This is a brand new install on HDP 2.5 using Ambari 22.214.171.124-22 on CentOS 7. Currently all my nodes are online, however only half of my metrics are showing up (see attachment) capture.png
I have a feeling it has something to do with my network setup. Currently I have all of the machines (name/secondary name / data nodes) all on their own private network (172.x.x.x) using their own set of switches (Nexus 3k's) using a fiber card on the physical machines. On the second nic's (regular ethernet) I have them all attached to our regular network (192.x.x.x) so Ambari (running as a VM) can reach and orchestrate them and so they can reach the internet (I'm not using a local repo). My secondary name node is the metrics collector and on that machine I see all of the data nodes establishing a connection on port 6188 when I run "netstat -anp | grep 6188". I've looked at the /var/log/ambari-metrics-monitor/ambari-metrics-monitor.out file for any errors and I can't find any. Typically in the past I would see "Connection refused" when the monitor couldn't connect to the collector.
Just to give you a better idea:
Ambari - 192.x.x.x (main network)
HDP machines - 172.x.x.x (Nexus / fiber network) / 192.x.x.x (main network)

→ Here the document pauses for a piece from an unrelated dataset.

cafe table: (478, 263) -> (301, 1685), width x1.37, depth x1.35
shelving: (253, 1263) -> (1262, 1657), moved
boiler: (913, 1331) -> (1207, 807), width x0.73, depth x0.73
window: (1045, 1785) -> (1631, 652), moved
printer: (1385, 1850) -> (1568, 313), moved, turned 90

NOTE: Grafana Dashboard is showing all possible metrics from what I see. But this dashboard is hosted within the 172.x.x.x network on the secondary name node.
With this network setup, would I need to set the "
-Dhttp.proxyPort=<yourProxyPort>" parameters? I can't see why I would need to; I'm seeing this as a common solution to my symptoms. However, all of the machines can access the internet as is using their secondary nic that is attached to our main network. But maybe somehow this network separation (with Ambari not on the fiber network) is causing the metrics data to not return to Ambari? On Ambari, the IP Address that it has all of the nodes as are the private IP's (Attachment 2) capture2.png . Perhaps this is a hint to the problem, though that's what it should be set to.
All of the machines have their private IP's set up in /etc/hosts so they only see each other on the 172.x.x.x network (minus Ambari, which is using regular DNS mapped to the 192.x.x.x IP's.)
I've ensured SELinux is disabled on all of the machines, as well as the firewall daemon. NTP servers are configured and synced. I've restarted the Ambari Metrics collector / services multiple times. I'm able to telnet from the data nodes to the collector port.